On June 16, Secretary Day cabled Consul Pratt: "Avoid unauthorized negotiations with the Philippine insurgents," and later on the same day:
The Department observes that you informed General Aguinaldo that you had no authority to speak for the United States; and, in the absence of the fuller report which you promise, it is assumed that you did not attempt to commit this Government to any alliance with the Philippine insurgents. To obtain the unconditional personal assistance of General Aguinaldo in the expedition to Manila was proper if in so doing he was not induced to form hopes which it might not be practicable to gratify. This Government has known the Philippine insurgents only as discontented and rebellious subjects of Spain and is not acquainted with their purposes. While their contest with that power has been a matter of public notoriety, they have neither asked nor received from this Government any recognition. The United States, in entering upon the occupation of the islands, as the result of its military operations in that quarter, will do so in the exercise of the rights which the state of war confers, and will expect from the inhabitants, without regard to their former attitude toward the Spanish Government, that obedience which will be lawfully due from them.

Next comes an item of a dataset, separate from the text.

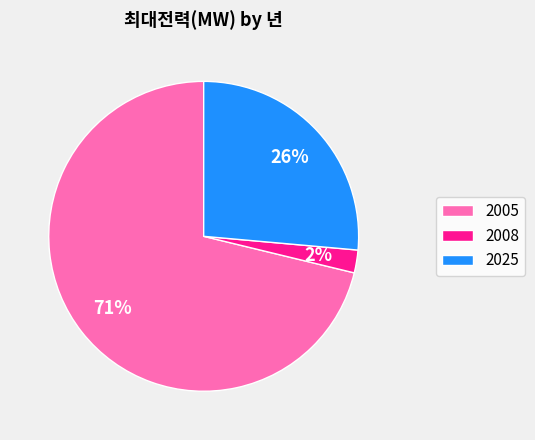

Count the number of slices in the pie.

3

If in the course of your conferences with General Aguinaldo, you acted upon the assumption that this Government would co-operate with him for the furtherance of any plan of his own, or that, in accepting his co-operation, it would consider itself pledged to recognize any political claims which he may put forward, your action was unauthorized and can not be approved.

Filipino scholar Maximo Kalaw wrote in 1927: "A few of the principal facts, however, seem quite clear. Aguinaldo was not made to understand that, in consideration of Filipino cooperation, the United States would extend its sovereignty over the Islands, and thus in place of the old Spanish master a new one would step in. The truth was that nobody at the time ever thought that the end of the war would result in the retention of the Philippines by the United States."